*EXCERPT TO READ*.
----------------------------------------

# Our regular holiday visitor.



## feorag (Jul 31, 2007)

He/she's been coming pretty late on this year, or through the night, but last night he/she arrived at 9:00 so it was still light for filming. I caught her just as she lifted the first egg, so rushed and got my camera to wait for her to come back for the other one.

You can see the hesitation - "do I go for another egg" or a peanut butter sandwich. The egg won out and he/she came back for the peanut butter sandwich some time through the night.

And yes, he/she was that close to the house!

https://www.youtube.com/watch?v=XM1LdCJrEsI


----------



## colinm (Sep 20, 2008)

Very nice.Thank you.


----------



## Khonsu (May 20, 2009)

Nice vid of a fascinating critter, used to spend time up at Ardnamurchhan, there was one little bugger used to come around everynight for freebies


----------



## feorag (Jul 31, 2007)

I think the pine martens of Ardnarmuchan (and there are a lot of them) are well looked after by the locals and the visitors. :lol:


----------



## Khonsu (May 20, 2009)

feorag said:


> I think the pine martens of Ardnarmuchan (and there are a lot of them) are well looked after by the locals and the visitors. :lol:


Definately are, very well fed & excellant fish thieves :2thumb:


----------



## feorag (Jul 31, 2007)

And he wasn't the only opportunist feeder on the bird table! :lol2:

Sorry I couldn't get it clearer - can't get focus when photographing through good quality double glazing.


----------



## Dragonoak (Jan 12, 2013)

Beautiful! Thank you for sharing


----------

----------------------------------------

*DATA PROVIDED*.
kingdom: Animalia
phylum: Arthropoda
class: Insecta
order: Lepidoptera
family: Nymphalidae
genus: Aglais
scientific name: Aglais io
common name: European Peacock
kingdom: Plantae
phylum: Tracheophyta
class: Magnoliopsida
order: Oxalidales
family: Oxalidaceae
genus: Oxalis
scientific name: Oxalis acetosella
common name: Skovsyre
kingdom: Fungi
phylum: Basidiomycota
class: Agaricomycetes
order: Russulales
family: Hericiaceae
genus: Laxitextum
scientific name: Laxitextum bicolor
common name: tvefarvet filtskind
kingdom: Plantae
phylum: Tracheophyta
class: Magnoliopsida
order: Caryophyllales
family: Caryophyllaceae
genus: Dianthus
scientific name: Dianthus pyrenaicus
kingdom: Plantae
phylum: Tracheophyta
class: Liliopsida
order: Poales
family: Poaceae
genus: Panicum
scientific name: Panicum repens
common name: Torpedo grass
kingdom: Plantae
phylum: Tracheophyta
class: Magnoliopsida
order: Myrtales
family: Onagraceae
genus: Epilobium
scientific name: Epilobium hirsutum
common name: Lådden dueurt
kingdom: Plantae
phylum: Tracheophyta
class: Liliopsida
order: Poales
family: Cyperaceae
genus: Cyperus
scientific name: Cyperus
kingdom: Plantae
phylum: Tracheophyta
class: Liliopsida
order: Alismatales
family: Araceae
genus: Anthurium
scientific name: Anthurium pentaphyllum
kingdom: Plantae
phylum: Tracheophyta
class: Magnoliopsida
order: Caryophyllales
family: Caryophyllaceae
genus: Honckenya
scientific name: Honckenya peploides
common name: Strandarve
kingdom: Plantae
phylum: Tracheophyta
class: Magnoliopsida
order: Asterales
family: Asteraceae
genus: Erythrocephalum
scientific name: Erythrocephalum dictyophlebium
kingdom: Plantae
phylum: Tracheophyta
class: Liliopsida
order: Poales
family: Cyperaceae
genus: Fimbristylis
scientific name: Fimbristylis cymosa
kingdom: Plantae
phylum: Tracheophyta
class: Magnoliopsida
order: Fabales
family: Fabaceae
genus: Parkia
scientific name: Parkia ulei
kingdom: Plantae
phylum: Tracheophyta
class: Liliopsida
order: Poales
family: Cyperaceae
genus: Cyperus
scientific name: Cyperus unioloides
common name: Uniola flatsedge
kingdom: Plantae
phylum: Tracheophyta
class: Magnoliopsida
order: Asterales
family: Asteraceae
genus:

----------------------------------------

*WHAT YOU WILL DO*. From the thread about the regular holiday visitor, set down the stretch from "Definately are, very" through "quality double glazing." word for word.

*FULL ANSWER*.
Definately are, very well fed & excellant fish thieves :2thumb:


----------



## feorag (Jul 31, 2007)

And he wasn't the only opportunist feeder on the bird table! :lol2:

Sorry I couldn't get it clearer - can't get focus when photographing through good quality double glazing.